START Data records

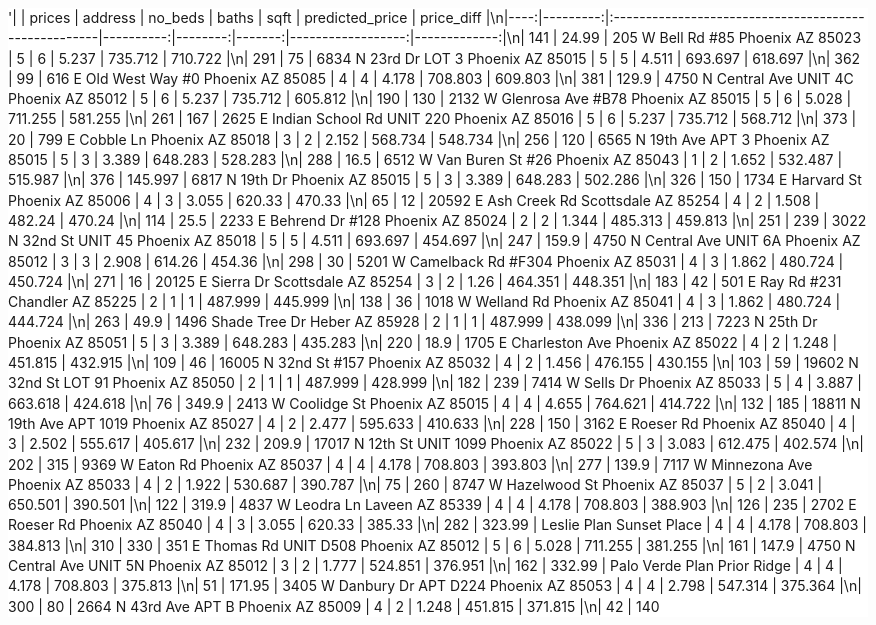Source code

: '|     |   prices | address                                              |   no_beds |   baths |   sqft |   predicted_price |   price_diff |\n|----:|---------:|:-----------------------------------------------------|----------:|--------:|-------:|------------------:|-------------:|\n| 141 |   24.99  | 205 W Bell Rd #85 Phoenix AZ 85023                   |         5 |       6 |  5.237 |           735.712 |   710.722    |\n| 291 |   75     | 6834 N 23rd Dr LOT 3 Phoenix AZ 85015                |         5 |       5 |  4.511 |           693.697 |   618.697    |\n| 362 |   99     | 616 E Old West Way #0 Phoenix AZ 85085               |         4 |       4 |  4.178 |           708.803 |   609.803    |\n| 381 |  129.9   | 4750 N Central Ave UNIT 4C Phoenix AZ 85012          |         5 |       6 |  5.237 |           735.712 |   605.812    |\n| 190 |  130     | 2132 W Glenrosa Ave #B78 Phoenix AZ 85015            |         5 |       6 |  5.028 |           711.255 |   581.255    |\n| 261 |  167     | 2625 E Indian School Rd UNIT 220 Phoenix AZ 85016    |         5 |       6 |  5.237 |           735.712 |   568.712    |\n| 373 |   20     | 799 E Cobble Ln Phoenix AZ 85018                     |         3 |       2 |  2.152 |           568.734 |   548.734    |\n| 256 |  120     | 6565 N 19th Ave APT 3 Phoenix AZ 85015               |         5 |       3 |  3.389 |           648.283 |   528.283    |\n| 288 |   16.5   | 6512 W Van Buren St #26 Phoenix AZ 85043             |         1 |       2 |  1.652 |           532.487 |   515.987    |\n| 376 |  145.997 | 6817 N 19th Dr Phoenix AZ 85015                      |         5 |       3 |  3.389 |           648.283 |   502.286    |\n| 326 |  150     | 1734 E Harvard St Phoenix AZ 85006                   |         4 |       3 |  3.055 |           620.33  |   470.33     |\n|  65 |   12     | 20592 E Ash Creek Rd Scottsdale AZ 85254             |         4 |       2 |  1.508 |           482.24  |   470.24     |\n| 114 |   25.5   | 2233 E Behrend Dr #128 Phoenix AZ 85024              |         2 |       2 |  1.344 |           485.313 |   459.813    |\n| 251 |  239     | 3022 N 32nd St UNIT 45 Phoenix AZ 85018              |         5 |       5 |  4.511 |           693.697 |   454.697    |\n| 247 |  159.9   | 4750 N Central Ave UNIT 6A Phoenix AZ 85012          |         3 |       3 |  2.908 |           614.26  |   454.36     |\n| 298 |   30     | 5201 W Camelback Rd #F304 Phoenix AZ 85031           |         4 |       3 |  1.862 |           480.724 |   450.724    |\n| 271 |   16     | 20125 E Sierra Dr Scottsdale AZ 85254                |         3 |       2 |  1.26  |           464.351 |   448.351    |\n| 183 |   42     | 501 E Ray Rd #231 Chandler AZ 85225                  |         2 |       1 |  1     |           487.999 |   445.999    |\n| 138 |   36     | 1018 W Welland Rd Phoenix AZ 85041                   |         4 |       3 |  1.862 |           480.724 |   444.724    |\n| 263 |   49.9   | 1496 Shade Tree Dr Heber AZ 85928                    |         2 |       1 |  1     |           487.999 |   438.099    |\n| 336 |  213     | 7223 N 25th Dr Phoenix AZ 85051                      |         5 |       3 |  3.389 |           648.283 |   435.283    |\n| 220 |   18.9   | 1705 E Charleston Ave Phoenix AZ 85022               |         4 |       2 |  1.248 |           451.815 |   432.915    |\n| 109 |   46     | 16005 N 32nd St #157 Phoenix AZ 85032                |         4 |       2 |  1.456 |           476.155 |   430.155    |\n| 103 |   59     | 19602 N 32nd St LOT 91 Phoenix AZ 85050              |         2 |       1 |  1     |           487.999 |   428.999    |\n| 182 |  239     | 7414 W Sells Dr Phoenix AZ 85033                     |         5 |       4 |  3.887 |           663.618 |   424.618    |\n|  76 |  349.9   | 2413 W Coolidge St Phoenix AZ 85015                  |         4 |       4 |  4.655 |           764.621 |   414.722    |\n| 132 |  185     | 18811 N 19th Ave APT 1019 Phoenix AZ 85027           |         4 |       2 |  2.477 |           595.633 |   410.633    |\n| 228 |  150     | 3162 E Roeser Rd Phoenix AZ 85040                    |         4 |       3 |  2.502 |           555.617 |   405.617    |\n| 232 |  209.9   | 17017 N 12th St UNIT 1099 Phoenix AZ 85022           |         5 |       3 |  3.083 |           612.475 |   402.574    |\n| 202 |  315     | 9369 W Eaton Rd Phoenix AZ 85037                     |         4 |       4 |  4.178 |           708.803 |   393.803    |\n| 277 |  139.9   | 7117 W Minnezona Ave Phoenix AZ 85033                |         4 |       2 |  1.922 |           530.687 |   390.787    |\n|  75 |  260     | 8747 W Hazelwood St Phoenix AZ 85037                 |         5 |       2 |  3.041 |           650.501 |   390.501    |\n| 122 |  319.9   | 4837 W Leodra Ln Laveen AZ 85339                     |         4 |       4 |  4.178 |           708.803 |   388.903    |\n| 126 |  235     | 2702 E Roeser Rd Phoenix AZ 85040                    |         4 |       3 |  3.055 |           620.33  |   385.33     |\n| 282 |  323.99  | Leslie Plan Sunset Place                             |         4 |       4 |  4.178 |           708.803 |   384.813    |\n| 310 |  330     | 351 E Thomas Rd UNIT D508 Phoenix AZ 85012           |         5 |       6 |  5.028 |           711.255 |   381.255    |\n| 161 |  147.9   | 4750 N Central Ave UNIT 5N Phoenix AZ 85012          |         3 |       2 |  1.777 |           524.851 |   376.951    |\n| 162 |  332.99  | Palo Verde Plan Prior Ridge                          |         4 |       4 |  4.178 |           708.803 |   375.813    |\n|  51 |  171.95  | 3405 W Danbury Dr APT D224 Phoenix AZ 85053          |         4 |       4 |  2.798 |           547.314 |   375.364    |\n| 300 |   80     | 2664 N 43rd Ave APT B Phoenix AZ 85009               |         4 |       2 |  1.248 |           451.815 |   371.815    |\n|  42 |  140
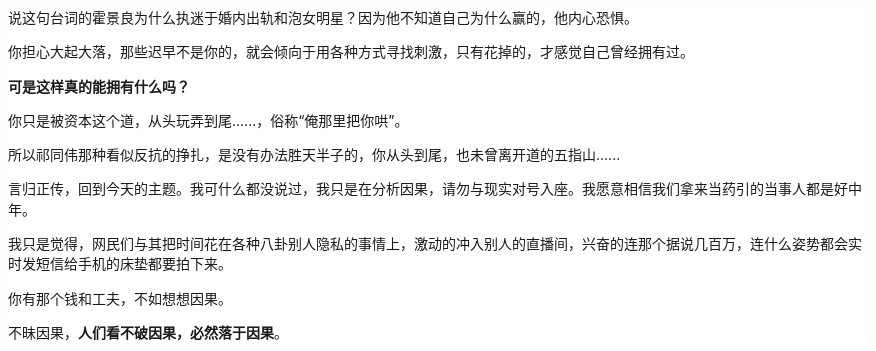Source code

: 说这句台词的霍景良为什么执迷于婚内出轨和泡女明星？因为他不知道自己为什么赢的，他内心恐惧。

你担心大起大落，那些迟早不是你的，就会倾向于用各种方式寻找刺激，只有花掉的，才感觉自己曾经拥有过。 

**可是这样真的能拥有什么吗？** 

你只是被资本这个道，从头玩弄到尾......，俗称“俺那里把你哄”。

所以祁同伟那种看似反抗的挣扎，是没有办法胜天半子的，你从头到尾，也未曾离开道的五指山......

言归正传，回到今天的主题。我可什么都没说过，我只是在分析因果，请勿与现实对号入座。我愿意相信我们拿来当药引的当事人都是好中年。

我只是觉得，网民们与其把时间花在各种八卦别人隐私的事情上，激动的冲入别人的直播间，兴奋的连那个据说几百万，连什么姿势都会实时发短信给手机的床垫都要拍下来。 

你有那个钱和工夫，不如想想因果。

不昧因果，**人们看不破因果，必然落于因果**。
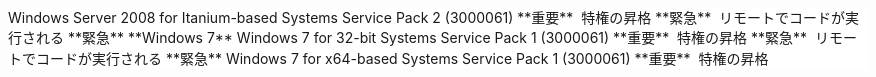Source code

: </td>
</tr>
<tr>
<td style="border:1px solid black;">
Windows Server 2008 for Itanium-based Systems Service Pack 2  
(3000061)

</td>
<td style="border:1px solid black;">
**重要**   
特権の昇格

</td>
<td style="border:1px solid black;">
**緊急**   
リモートでコードが実行される

</td>
<td style="border:1px solid black;">
**緊急**

</td>
</tr>
<tr>
<td style="border:1px solid black;" colspan="4">
**Windows 7**

</td>
</tr>
<tr>
<td style="border:1px solid black;">
Windows 7 for 32-bit Systems Service Pack 1  
(3000061)

</td>
<td style="border:1px solid black;">
**重要**   
特権の昇格

</td>
<td style="border:1px solid black;">
**緊急**   
リモートでコードが実行される

</td>
<td style="border:1px solid black;">
**緊急**

</td>
</tr>
<tr>
<td style="border:1px solid black;">
Windows 7 for x64-based Systems Service Pack 1  
(3000061)

</td>
<td style="border:1px solid black;">
**重要**   
特権の昇格
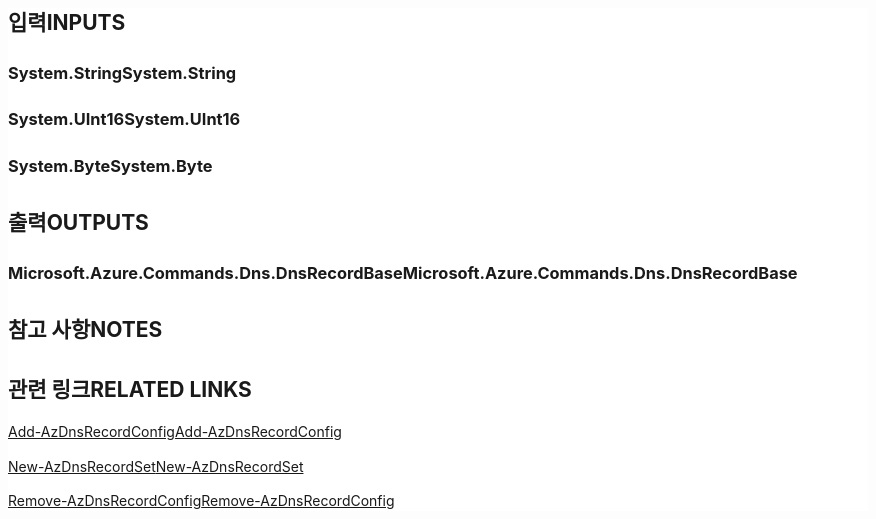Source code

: ## <span data-ttu-id="8f8b5-195">입력</span><span class="sxs-lookup"><span data-stu-id="8f8b5-195">INPUTS</span></span>

### <span data-ttu-id="8f8b5-196">System.String</span><span class="sxs-lookup"><span data-stu-id="8f8b5-196">System.String</span></span>

### <span data-ttu-id="8f8b5-197">System.UInt16</span><span class="sxs-lookup"><span data-stu-id="8f8b5-197">System.UInt16</span></span>

### <span data-ttu-id="8f8b5-198">System.Byte</span><span class="sxs-lookup"><span data-stu-id="8f8b5-198">System.Byte</span></span>

## <span data-ttu-id="8f8b5-199">출력</span><span class="sxs-lookup"><span data-stu-id="8f8b5-199">OUTPUTS</span></span>

### <span data-ttu-id="8f8b5-200">Microsoft.Azure.Commands.Dns.DnsRecordBase</span><span class="sxs-lookup"><span data-stu-id="8f8b5-200">Microsoft.Azure.Commands.Dns.DnsRecordBase</span></span>

## <span data-ttu-id="8f8b5-201">참고 사항</span><span class="sxs-lookup"><span data-stu-id="8f8b5-201">NOTES</span></span>

## <span data-ttu-id="8f8b5-202">관련 링크</span><span class="sxs-lookup"><span data-stu-id="8f8b5-202">RELATED LINKS</span></span>

[<span data-ttu-id="8f8b5-203">Add-AzDnsRecordConfig</span><span class="sxs-lookup"><span data-stu-id="8f8b5-203">Add-AzDnsRecordConfig</span></span>](./Add-AzDnsRecordConfig.md)

[<span data-ttu-id="8f8b5-204">New-AzDnsRecordSet</span><span class="sxs-lookup"><span data-stu-id="8f8b5-204">New-AzDnsRecordSet</span></span>](./New-AzDnsRecordSet.md)

[<span data-ttu-id="8f8b5-205">Remove-AzDnsRecordConfig</span><span class="sxs-lookup"><span data-stu-id="8f8b5-205">Remove-AzDnsRecordConfig</span></span>](./Remove-AzDnsRecordConfig.md)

END Data records

● **Action item**: Copy out each line of the material above that contains the string "Windows".

● **Answer to this task**:
Windows Server 2008 for Itanium-based Systems Service Pack 2  
**Windows 7**
Windows 7 for 32-bit Systems Service Pack 1  
Windows 7 for x64-based Systems Service Pack 1  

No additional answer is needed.